I further begin to regret that I've used the web at all for research. It's so easy to use compared to finding & reading source books (themselves, needing to be assessed for reliability) that it's damned seductive. BUT, as has often been posted, you can post any crap you like on the web and the search engines do not score for accuracy.

Lastly, I'm finding that URLs frequently change or fall to disuse. What use to cite a link I picked up 5 years ago when the author dismantled it 3 years ago?   

Now, how about returning to the topic?

Good idea. Er, what was it again?

1) I have a bunch of old and "neo-old" Luddite songs but not a single firm date to attach any of them to.   Are there any.

2) Is there any further info on whether General Ludd was a real or mythical person?


12 Jan 12 - 02:23 PM (#3289451)
Subject: RE: Luddites & Mill Song
From: GUEST,Cuilionn (no biscuit?)

Hi ho! Came across this website recently--not sure how active the organizers are as the blog looks little-used, but the links and the BBC program on Luddite history and songs are great!

200 years of Luddites!

Does anyone know of any other memorial concerts, projects, or events in the UK, USA, or elsewhere during this anniversary year? We're thinking about pulling something together ourselves if we can come up with a strong enough program.

--Cuilionn


12 Jan 12 - 04:13 PM (#3289533)
Subject: RE: Luddites & Mill Song
From: Artful Codger

I wonder if neo-Luddites use sound systems, amplified instruments or video recording at their concerts...
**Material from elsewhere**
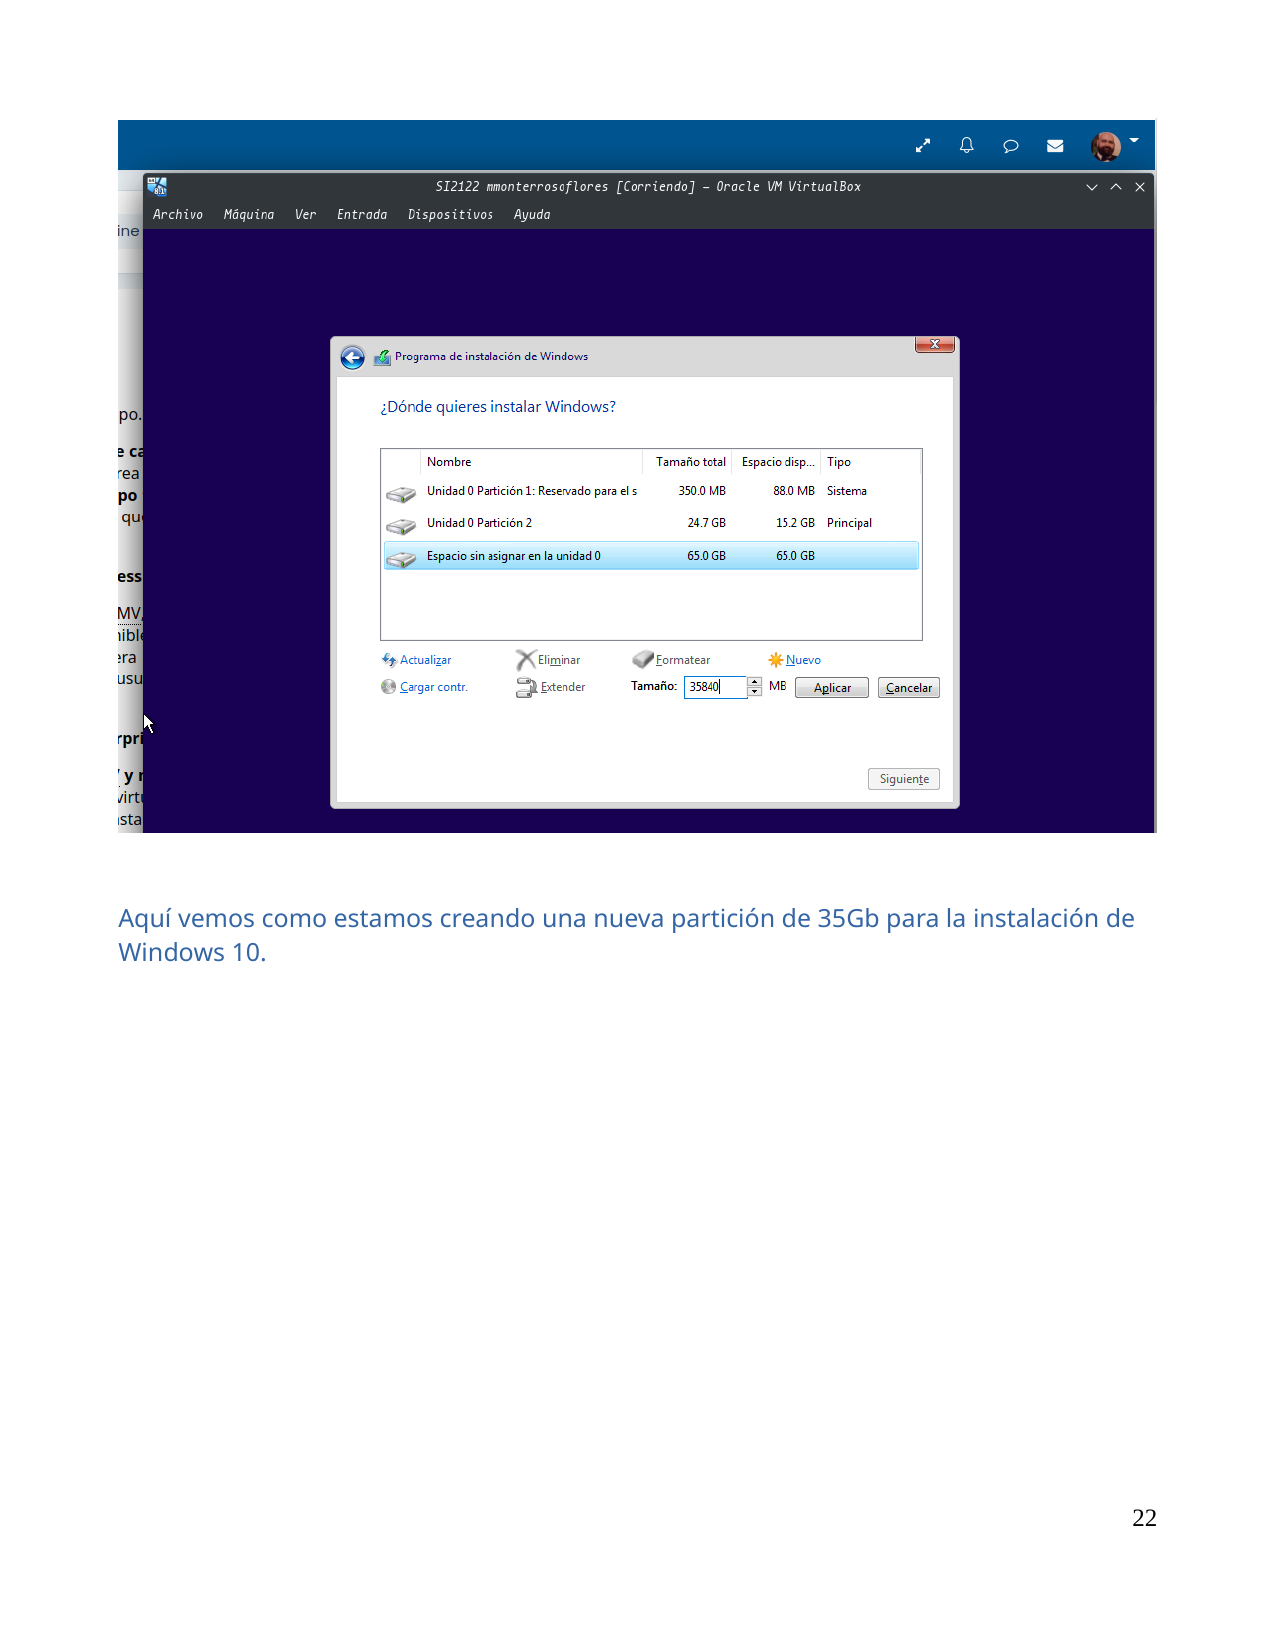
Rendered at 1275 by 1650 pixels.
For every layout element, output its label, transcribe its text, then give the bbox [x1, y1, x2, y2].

13 Jan 12 - 08:50 AM (#3289905)
Subject: RE: Luddites & Mill Song
From: r.padgett

I can report that there are two initiatives to stage play/song works on the Luddites/Croppers

One to be at Hudersfield, West Yorks and the other via The Drovers folk club who will I believe be doing one or two at and around Cleckheaton folk festival time 2012

Ray

ps
I have asked then to ensure that they record on DVD and similar from the Drovers see also www.yorkshirefolksong.net


13 Jan 12 - 09:18 AM (#3289924)
Subject: RE: Luddites & Mill Song
From: RTim

A Song from Hampshire, collected by DR. George Gardiner.

Tim Radford

>>>>>>>>>>>>>>>>>>>>>>>>>>>>>>
The Owslebury Lads
The thirteenth of November, eighteen hundred and thirty,
The Owslebury lads they did prepare all for the machinery,
And when they did get there, my eye! how they let fly,
The machinery flew to pieces in the twinkling of an eye.

Chorus
The mob, such a mob, you have never seen before,
And if you live for a hundred years you never will no more.

0 then to Winchester we were sent, our trial for to take,
And if we do have nothing said, our counsel we shall keep;
But when the judges did begin, I'm sorry for to say
So many there was transported for life and some was cast to die.
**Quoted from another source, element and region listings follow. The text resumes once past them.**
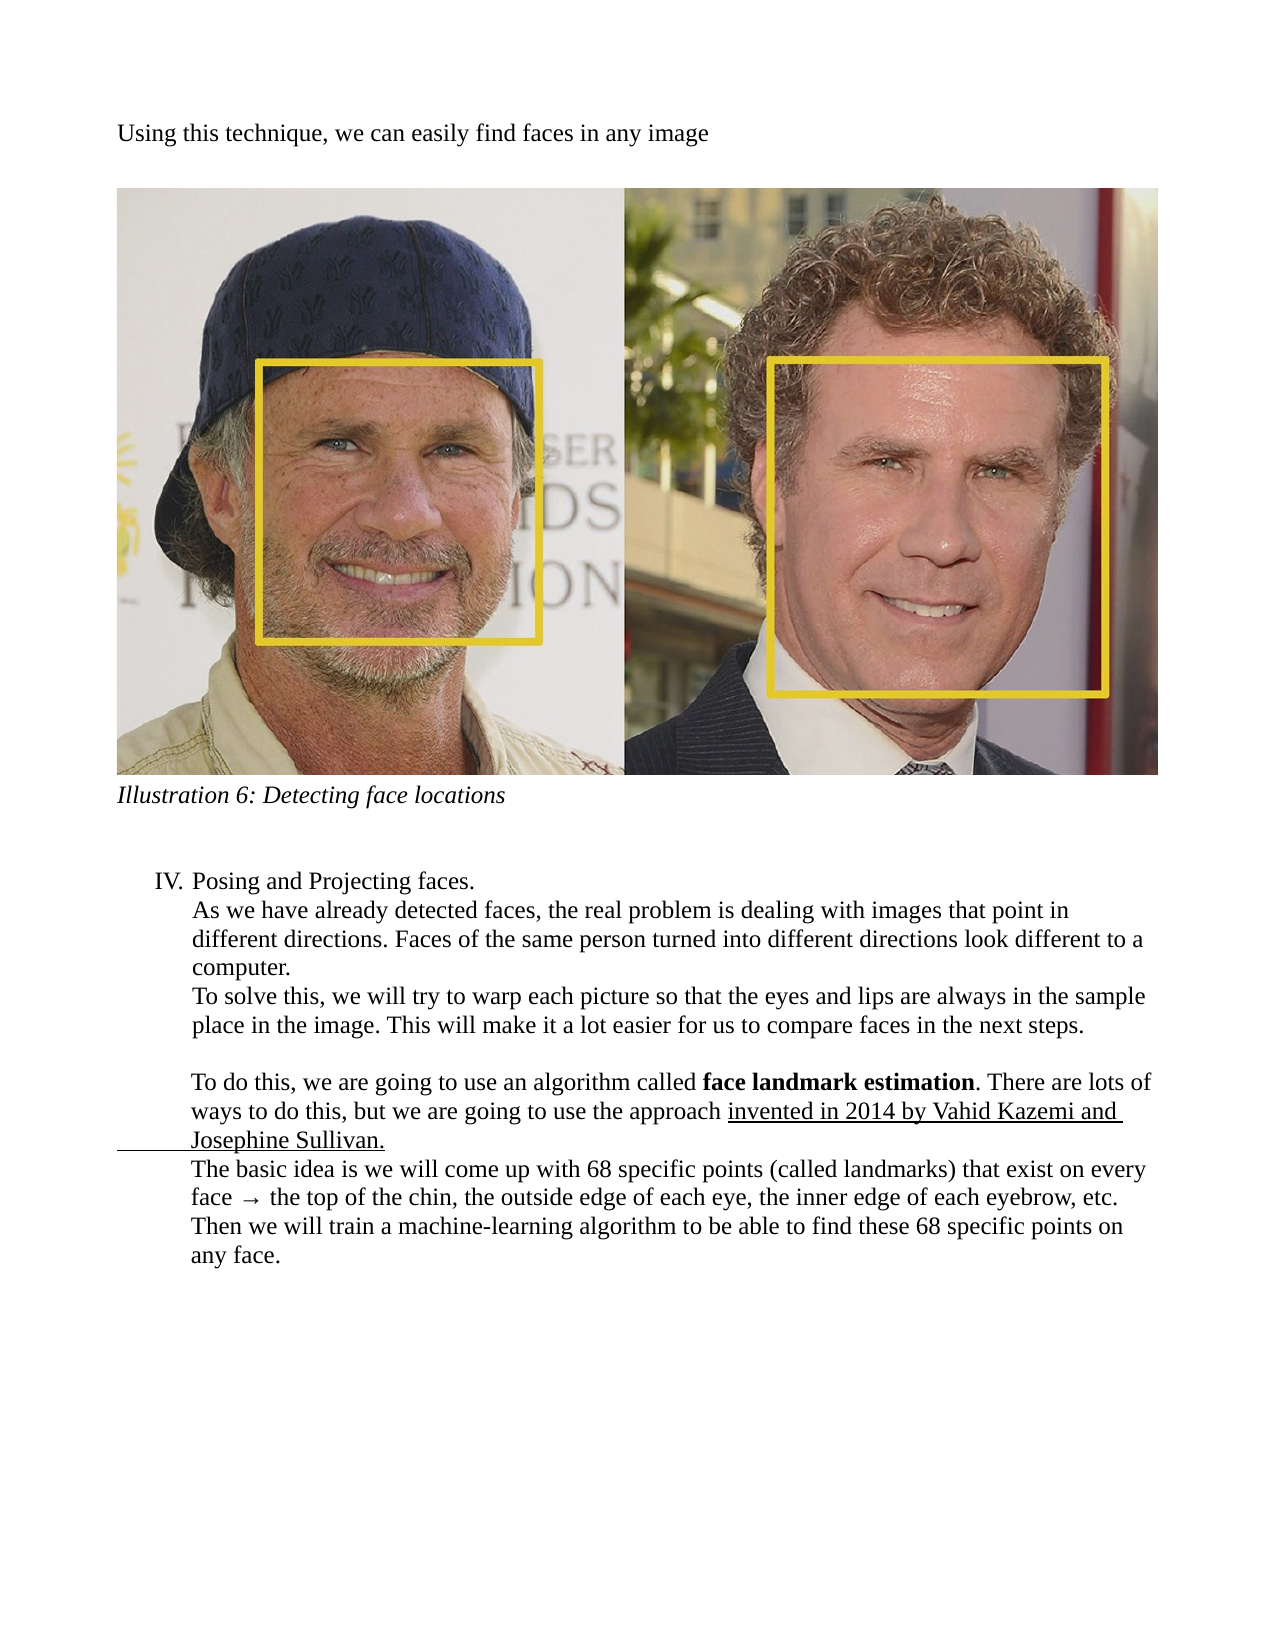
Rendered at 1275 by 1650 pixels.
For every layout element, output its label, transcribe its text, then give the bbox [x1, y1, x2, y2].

text Illustration 6: Detecting face locations [117, 775, 1158, 809]
text Using this technique, we can easily find faces in any image [117, 118, 1158, 147]
text To do this, we are going to use an algorithm called face landmark estimation. There are lots of ways to do this, but we are going to use the approach invented in 2014 by Vahid Kazemi and Josephine Sullivan. [117, 1067, 1158, 1154]
picture [116, 188, 1158, 775]
list Posing and Projecting faces. [154, 866, 1158, 895]
list To solve this, we will try to warp each picture so that the eyes and lips are always in the sample place in the image. This will make it a lot easier for us to compare faces in the next steps. [154, 981, 1158, 1039]
list As we have already detected faces, the real problem is dealing with images that point in different directions. Faces of the same person turned into different directions look different to a computer. [154, 895, 1158, 981]
text The basic idea is we will come up with 68 specific points (called landmarks) that exist on every face → the top of the chin, the outside edge of each eye, the inner edge of each eyebrow, etc. Then we will train a machine-learning algorithm to be able to find these 68 specific points on any face. [117, 1154, 1158, 1269]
Some times our parents they comes in all for to see us all,
Some times they bring tobaccy or a loaf that is so small;
Then we goes into the kitchen and sits all around about,
There is so many of us in there that we all be soon smoked out.

At six o'clock in the morning our turnkey he comes in
With a bunch of keys all in his hand tied up all in a string,
And we can't get any further than back across the yard,
With a pound and a half of bread a day,
Now don't you think that hard?

At six o'clock in the evening the turnkey he comes round,
The locks and bolts do rattle like the sounding of a drum,
And we are all locked up again all in our cells so high,
And there we stay till morning, whether we live or die.

And now for to conclude and finish with my song,
1 trust you gentlemen round me will think that I'm not wrong,
And all the poor in Hampshire for rising of their wages
I hope that none of our enemies will ever want for places.


Collected from James Stagg, Winchester - March 1906 (H204)
Really in 1830 not 1813.


13 Jan 12 - 09:57 AM (#3289949)
Subject: RE: Luddites & Mill Song
From: DebC

Remembering Malcolm.

And of course he was absolutely correct when it comes to giving credit. Thanks, Malcolm.